Background and purpose: Long-term adaptations to pharmacological stimuli frequently originate from modulation of complex intracellular signalling pathways. We previously reported that HU210 and CP55940, two CB1 cannabinoid receptor agonists, induced opposite effects on TH expression. Herein, we characterized their influence on cAMP response element (CRE) and activator protein 1 (AP-1)-mediated regulation of gene transcription.
Experimental approach: The activity of the agonists was examined on transfected N1E-115 cells in which expression of the luciferase reporter gene was controlled by transcription promoters consisting of repeats of either CRE or AP-1 elements. In addition, the implication of classical signalling pathways was investigated using a variety of kinase inhibitors.

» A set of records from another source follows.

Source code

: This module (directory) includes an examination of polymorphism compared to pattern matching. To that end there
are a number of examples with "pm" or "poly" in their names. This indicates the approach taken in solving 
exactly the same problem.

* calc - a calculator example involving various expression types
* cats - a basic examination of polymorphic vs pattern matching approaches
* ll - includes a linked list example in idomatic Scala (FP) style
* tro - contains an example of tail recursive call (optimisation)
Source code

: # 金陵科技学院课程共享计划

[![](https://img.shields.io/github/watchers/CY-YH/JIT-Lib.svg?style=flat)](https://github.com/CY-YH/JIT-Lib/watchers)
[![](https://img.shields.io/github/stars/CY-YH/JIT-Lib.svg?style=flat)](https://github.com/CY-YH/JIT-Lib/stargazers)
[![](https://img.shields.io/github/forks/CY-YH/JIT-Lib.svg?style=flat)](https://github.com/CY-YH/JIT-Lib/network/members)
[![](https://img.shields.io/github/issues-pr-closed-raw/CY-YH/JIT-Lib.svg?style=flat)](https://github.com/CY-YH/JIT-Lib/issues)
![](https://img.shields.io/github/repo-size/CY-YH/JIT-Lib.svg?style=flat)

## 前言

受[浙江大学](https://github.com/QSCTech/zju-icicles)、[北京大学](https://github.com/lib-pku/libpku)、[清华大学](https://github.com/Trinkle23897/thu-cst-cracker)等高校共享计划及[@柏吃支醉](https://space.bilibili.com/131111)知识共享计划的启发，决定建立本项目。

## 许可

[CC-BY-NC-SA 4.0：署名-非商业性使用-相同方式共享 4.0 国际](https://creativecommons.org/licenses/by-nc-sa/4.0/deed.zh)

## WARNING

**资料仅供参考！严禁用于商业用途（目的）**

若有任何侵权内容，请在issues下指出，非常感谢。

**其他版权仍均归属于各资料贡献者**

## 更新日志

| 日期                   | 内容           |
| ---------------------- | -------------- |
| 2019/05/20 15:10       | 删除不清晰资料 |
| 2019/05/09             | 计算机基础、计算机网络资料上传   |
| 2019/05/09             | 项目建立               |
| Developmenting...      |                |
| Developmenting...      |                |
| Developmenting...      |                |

Key results: Consistent with the CB1-mediated reduction of cAMP accumulation, both ligands decreased CRE-driven luciferase expression with similar potencies. HU210 also exhibited a concentration-dependent reduction of luciferase activity in cells engineered to examine AP-1-controlled transcription, whereas such response was not obtained with CP55940. Responses were all inhibited by SR141716A and were modified in Pertussis toxin-treated cells, suggesting agonist-selective regulations of distinct Gi/o-dependent mechanisms through CB1 receptor activation. Finally, PKC inhibitors efficiently inhibited the paradoxical effect of HU210 on AP-1-mediated transcription, indicating selective regulation of PKC-dependent responses.
Conclusions and implications: Together, our results demonstrate that two cannabinoid ligands, commonly used as reference agonists acting on the same receptor with similar affinities, differentially modulate gene transcription through distinct controls of AP-1. This could reflect activation of distinct subsets of Gi/o-proteins, supporting the concept of functional selectivity at CB1 receptors.